Mi impresión primordial, en ésta y siguientes visitas a Inglaterra, era que mi padre se relajaba. Aba estaba generalmente feliz durante nuestras giras, disfrutaba tanto como yo de la mezcla de libertad y finalidad, pero en Inglaterra respiraba con tranquilidad y mostraba su confianza en el mundo y, por ejemplo, nunca cuestionaba la repetición de conciertos, lo que sí hacía en otros sitios. Incluso cuando estuvimos allí toda la familia, vivíamos a otro ritmo, como si estuviésemos apoyados por una sociedad que compartía con nosotros la visión de virtud en el trabajo, paciencia y disciplina y que no nos hacían sentir diferentes, incluso considerábamos como de buena educación que nos aclamasen tan extravagantemente.
Este país del decoro sorprendentemente abrigó una de mis primeras relaciones de sangre que llegué a conocer (hubo otras posteriores en Rusia e Israel). Incluso alguien como yo, rodeado diariamente por numerosos primos y tíos, habría valorado a la familia Miller. Para mí fueron todo un hallazgo. Familia lejana de mi madre, el tío Jack y la tía Edie vivían con sus hijos Jon y Sonia en una bella y gran casa antigua cerca de Richmond Park.
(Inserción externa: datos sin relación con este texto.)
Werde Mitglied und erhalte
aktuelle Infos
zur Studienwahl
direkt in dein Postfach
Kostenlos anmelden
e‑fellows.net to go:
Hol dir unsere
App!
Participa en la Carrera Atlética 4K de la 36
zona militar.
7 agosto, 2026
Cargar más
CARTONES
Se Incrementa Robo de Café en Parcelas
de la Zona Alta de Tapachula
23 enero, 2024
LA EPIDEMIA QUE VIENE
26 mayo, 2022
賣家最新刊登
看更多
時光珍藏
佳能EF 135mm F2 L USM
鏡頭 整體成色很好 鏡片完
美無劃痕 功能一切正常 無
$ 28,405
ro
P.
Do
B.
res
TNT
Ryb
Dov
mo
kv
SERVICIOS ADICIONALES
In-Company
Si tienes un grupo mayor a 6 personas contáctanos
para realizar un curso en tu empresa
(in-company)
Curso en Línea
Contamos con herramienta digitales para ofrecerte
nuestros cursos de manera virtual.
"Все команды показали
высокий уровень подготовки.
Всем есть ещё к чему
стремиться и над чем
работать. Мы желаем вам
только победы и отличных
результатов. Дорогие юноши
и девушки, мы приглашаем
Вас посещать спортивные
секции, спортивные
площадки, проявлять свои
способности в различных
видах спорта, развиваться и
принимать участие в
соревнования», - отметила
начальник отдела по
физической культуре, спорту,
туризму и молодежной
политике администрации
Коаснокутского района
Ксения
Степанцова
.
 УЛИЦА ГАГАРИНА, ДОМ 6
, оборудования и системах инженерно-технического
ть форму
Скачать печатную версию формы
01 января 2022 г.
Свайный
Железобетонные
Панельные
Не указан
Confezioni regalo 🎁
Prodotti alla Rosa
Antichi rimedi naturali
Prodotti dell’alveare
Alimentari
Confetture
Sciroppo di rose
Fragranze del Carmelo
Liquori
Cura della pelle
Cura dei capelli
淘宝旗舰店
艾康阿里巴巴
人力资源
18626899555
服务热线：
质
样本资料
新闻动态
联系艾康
El tío Jack, que era propietario de una cadena de tiendas de tabaco, era el tipo de persona cuya generosidad te deja indefenso. Admirar, por ejemplo, su reloj suponía arriesgarse a que inmediatamente te lo regalase, y a pesar de que aprendí a mantener esa peligrosa admiración para mí mismo, a lo largo de los años fui destinatario de innumerables objetos de gran valor sencillamente porque estaban allí y el tío jack había pensado que sería bonito que yo los tuviese.